Some foods feed the bad bacteria in your gut or affect the good bacteria, therefore impacting your gut health and potentially contributing to inflammation. Foods to avoid include refined sugar, processed foods, artificial and plant sweeteners, alcohol, refined grains, processed meat or too much red meat, refined oils and fried foods. 

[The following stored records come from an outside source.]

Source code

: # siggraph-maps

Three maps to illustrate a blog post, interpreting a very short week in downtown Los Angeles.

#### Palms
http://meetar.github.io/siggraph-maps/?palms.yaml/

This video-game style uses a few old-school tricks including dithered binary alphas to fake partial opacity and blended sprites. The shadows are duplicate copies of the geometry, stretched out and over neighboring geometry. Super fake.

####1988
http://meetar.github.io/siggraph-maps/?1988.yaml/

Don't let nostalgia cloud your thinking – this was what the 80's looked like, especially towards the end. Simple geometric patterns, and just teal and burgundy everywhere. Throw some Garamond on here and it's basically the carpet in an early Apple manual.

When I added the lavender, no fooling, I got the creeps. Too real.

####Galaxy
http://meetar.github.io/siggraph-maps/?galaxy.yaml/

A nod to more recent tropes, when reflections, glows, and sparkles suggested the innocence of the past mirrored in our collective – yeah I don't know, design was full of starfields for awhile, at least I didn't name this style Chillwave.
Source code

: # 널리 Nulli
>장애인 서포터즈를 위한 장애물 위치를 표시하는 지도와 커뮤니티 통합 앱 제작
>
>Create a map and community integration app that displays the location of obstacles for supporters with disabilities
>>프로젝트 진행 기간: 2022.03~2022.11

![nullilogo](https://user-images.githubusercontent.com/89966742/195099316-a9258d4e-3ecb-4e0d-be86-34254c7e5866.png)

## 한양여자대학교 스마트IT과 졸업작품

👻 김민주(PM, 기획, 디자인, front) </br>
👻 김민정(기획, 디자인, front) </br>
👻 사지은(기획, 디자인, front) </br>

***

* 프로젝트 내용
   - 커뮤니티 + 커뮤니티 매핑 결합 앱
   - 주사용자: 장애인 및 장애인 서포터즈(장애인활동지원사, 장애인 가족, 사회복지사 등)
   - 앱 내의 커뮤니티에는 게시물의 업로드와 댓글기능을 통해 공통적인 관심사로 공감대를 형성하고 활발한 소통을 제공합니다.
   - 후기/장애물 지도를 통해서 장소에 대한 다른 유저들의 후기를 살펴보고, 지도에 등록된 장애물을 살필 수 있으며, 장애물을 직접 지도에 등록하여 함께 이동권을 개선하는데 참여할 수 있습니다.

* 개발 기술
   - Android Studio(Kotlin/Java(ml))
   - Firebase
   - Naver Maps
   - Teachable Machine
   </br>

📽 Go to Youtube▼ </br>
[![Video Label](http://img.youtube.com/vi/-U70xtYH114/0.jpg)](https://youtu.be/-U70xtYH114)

2. Eat a wide range of plant foods

Research has shown that people who eat more than 30 different plant foods per week (for example, different fruits, vegetables, nuts, seeds, pulses and wholegrains) have a greater diversity of microbes in the gut compared to those that eat 10 or fewer different varieties. Having lots of different colours on the plate offers more phytonutrients, which are so important to the gut microbiome. 

3. Prebiotic foods

Prebiotic foods can act as fertilisers for the gut, feeding and supporting the growth of good gut microbes. Prebiotics are typically high-fibre foods that the body cannot digest, so they bypass digestive processes and travel to the colon. When in the colon, they are metabolised by the gut microorganisms, which produce short-chain fatty acids. This process supports a healthy metabolism, helps reduce inflammation and supports the immune system. Good examples of prebiotic foods are garlic, bananas, Jerusalem artichoke, legumes, oats and wholegrains. Some people are unable to tolerate prebiotics, which can result in gut health issues.

4. Polyphenols

Polyphenols are plant compounds with antioxidant properties that have prebiotic effects and have been shown to help inhibit the growth of bad microbes. Good foods with polyphenols include berries, nuts, seeds, beans and olives. 

5. Wholegrains

Wholegrains help to give bulk to the stools; they're a good source of fibre and they help feed the good microbes in the gut. Good wholegrains include rice, corn, oats and bulgar wheat. Learn more in 'What does your poo say about your health?'.

6. Fermented foods

Fermented foods contain live bacteria which are a source of probiotics. These good probiotics help to add healthy microbes to the gut and support the diversity of the gut microbiome. Good examples of fermented foods providing probiotics include kefir, kimchi, kombucha and sauerkraut. 

7. Reduce stress

Stress has a huge impact on our wellbeing and can also affect hormone balance and gut health. Our research of over 700 people into gut health shows 66% of people's gut health worsens when anxious. Getting to the root cause of stress is important to help manage it. Sharing the mental load, meditation, mindfulness, time out, regular breaks and being kind to yourself can support this, together with seeking professional help if required.  

8. Regular exercise

Just as a sedentary lifestyle has been linked to changes in the gut microbiome, so can overdoing it, so moderation is key. Regular gentle-to-moderate exercise and muscle-strengthening exercises can be helpful for overall gut health and ensuring regular stools. You may also enjoy learning what your poo says about your health

9. Sleep

Too often overlooked, a good night’s sleep is so important to repair and reset our bodies. Poor sleep can create stress, which can impact hormones and gut health. Regular bedtime routine, not eating late at night, no screen time before bed and relaxation at bedtime are some ways to support this. Sleep can often be affected by changes in hormones at the time of menopause and addressing the management of menopause symptoms can help with sleep problems.